Not even close, unless you also think that the majority of people who suffer in silence all fret over the same life issue.
Apathy has at least a dozen different root causes at the level of kingdom and phyla. Some people dislike how their computer turns into a vat of sticky molasses right after the anti-virus software gets installed. They didn't know you need twice as much bare metal to eke out a tolerable user experience once the protective condom—prosthetic cylinder—is superglued onto the pink skin under the hood. When you find a male user whose entire panoply of defences are on the floor (or around his ankles), one suspects the anti-virus software was interfering with a cherished late-night hobby.
The entire anti-virus program was misconceived to begin with. It's not ultimately impossible to write secure code, but it will remain impossible until we've exhausted every other dodge.

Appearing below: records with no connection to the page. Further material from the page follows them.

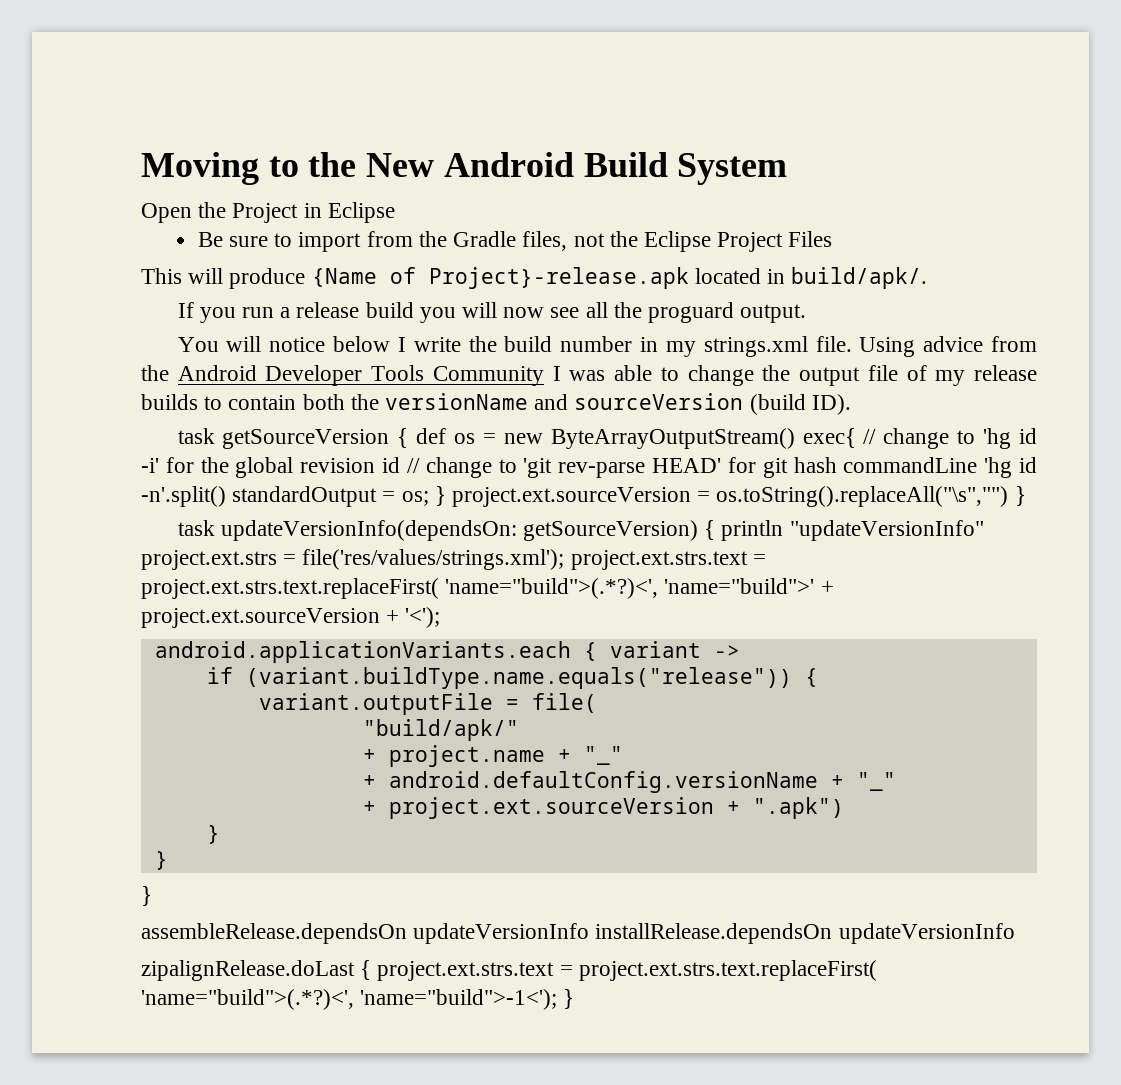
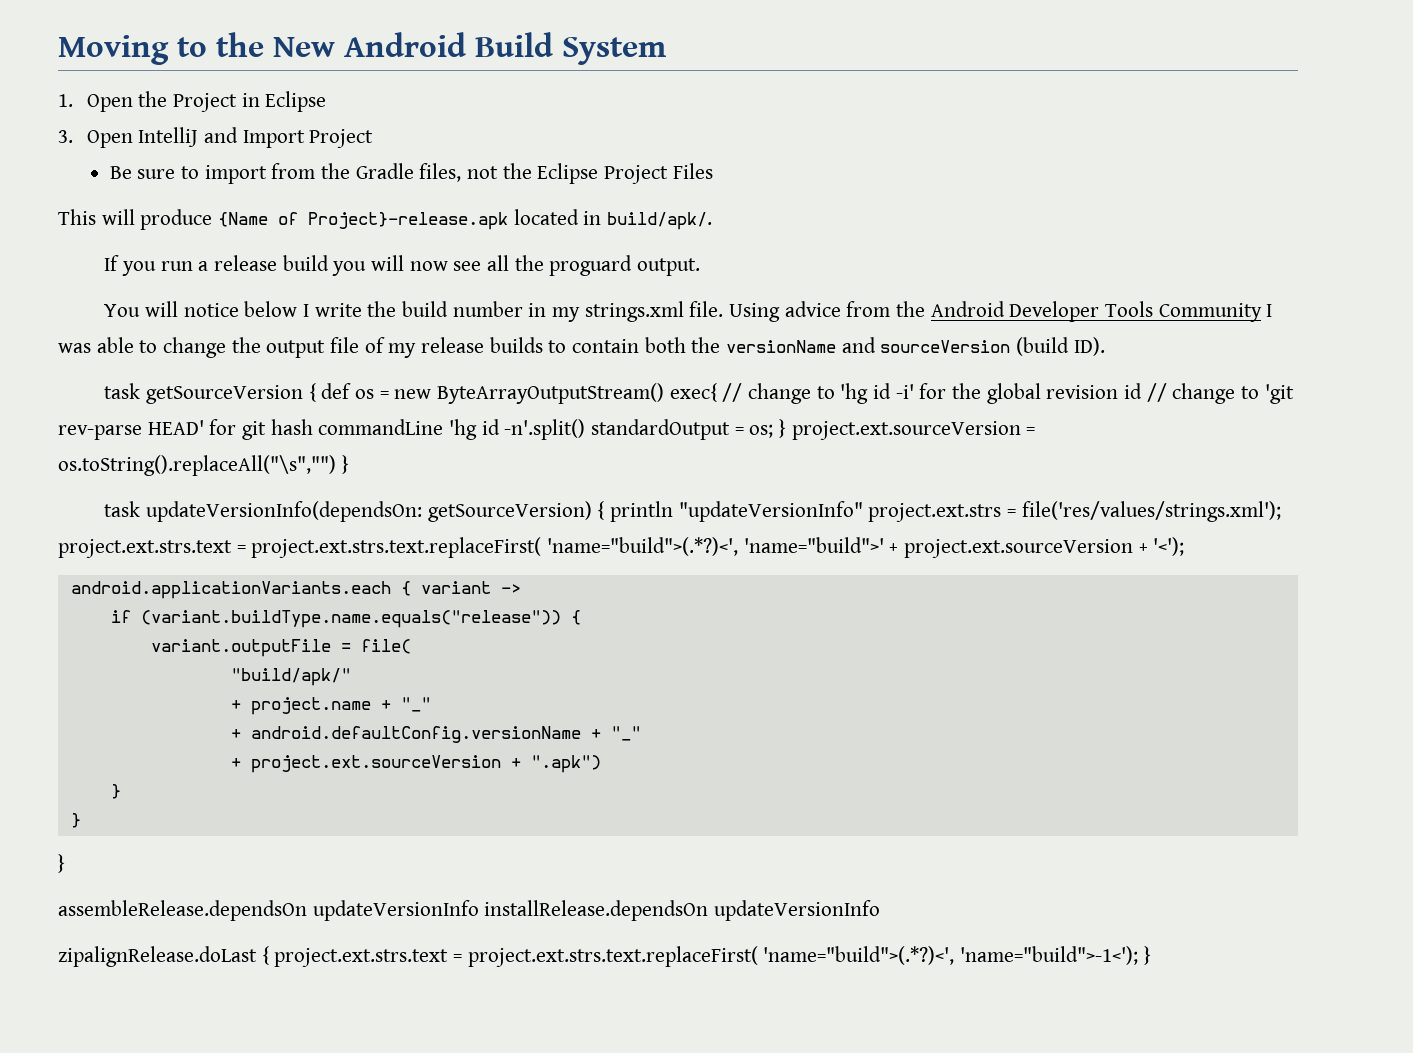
(788, 169) none -> [58,94,73,107] 1.
(395, 212) none -> [58,127,374,148] // 3. Open IntelliJ and Import Project

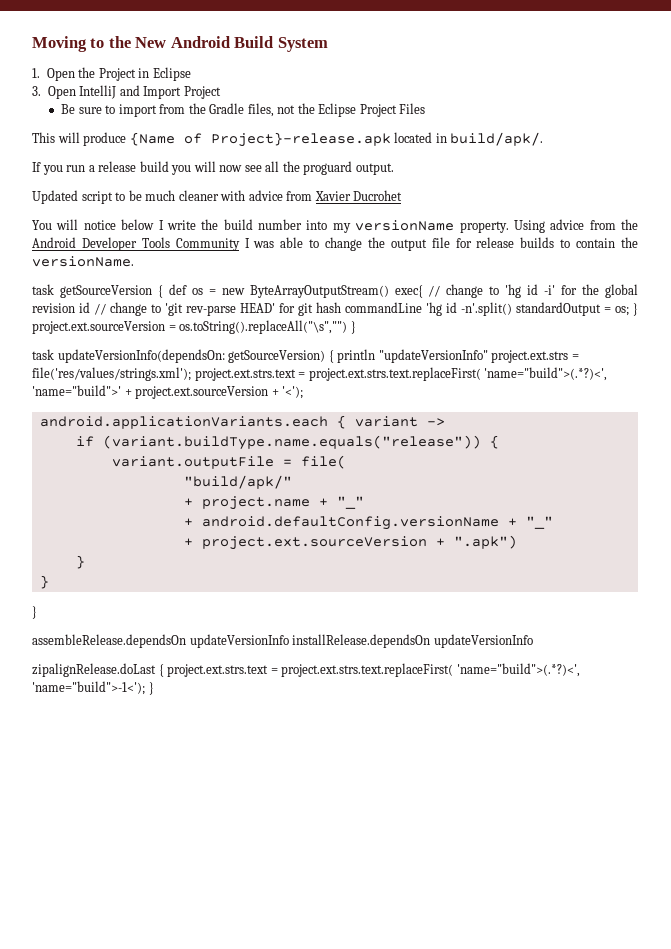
(701, 267) none -> [32,190,403,204] // Updated script to be much cleaner with advice from Xavier Ducrohet
[528,301,724,322] in my strings.xml file. -> [306,220,509,233] into my versionName property.
[364,337,417,358] of my -> [455,238,472,248] for
[644,337,1105,356] both the versionName and sourceVersion (build ID). -> [620,237,638,248] [32,256,134,267] the versionName.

You can always count on Americans to do the right thing - after they've tried everything else. — Winston Churchill
Note that by "secure" I don't mean "flawless". A better proxy is that once a flaw is discovered, it takes far longer to work up a successful exploit than it does to fix the problem and test the patch, assuming both lines of development hear the same gun.
I've been reading security threads for at least two decades. There's always someone who pipes up with the view that because the travelling salesman problem is NP-complete, you might as well plan your route by flipping coins. This is the strange and not-so-wonderful archaea kingdom of the apathy tree. Brain the size of a planet, and all these people can manage is to cop a snivel. These people have their edge enhancement (aka paranoia) dialed up so far, the entire universe looks like a chessboard in the movie Tron. I'm guessing that the evolution of intelligent life is also NP-complete, yet somehow it happened. Hard to notice this if your giant brain perceives itself as living on planet Tron.
At the end of the day secure code has no hope of survival in a winner-take-all market with a short little span of attention (winner take all, until it's all siphoned away by a Chinese triad). It probably boils down to prisoner's dilemma—until there's a sea change, and secure code gets the girl.
The answer lies in a systems theory analysis of human mating-instinct time horizons. This is a different difficulty class than NP-complete, founded on the technique of proof by partial induction: well, we're still here.
It constantly irritates me when I see people installing all sorts of junk simply because they can't be bothered to READ what's on the screen, right in front of them. Thanks to the proliferation of "free" software for Windows (as opposed to true freeware), the installation programs often ask you if you'd like to ALSO install one of several other questionable toolbars, add-ons or other utilities, with an "opt in" default for each prompt. Really, there's no secret here.... It tells you right on the screen what it wants to install, and you simply de-select a check-mark to skip it. But people blow right through those prompts, clicking as fast as they can find the button, and then wonder where the "Super Cool MegaSearch" toolbar came from that keeps popping up ad banners while they surf the web.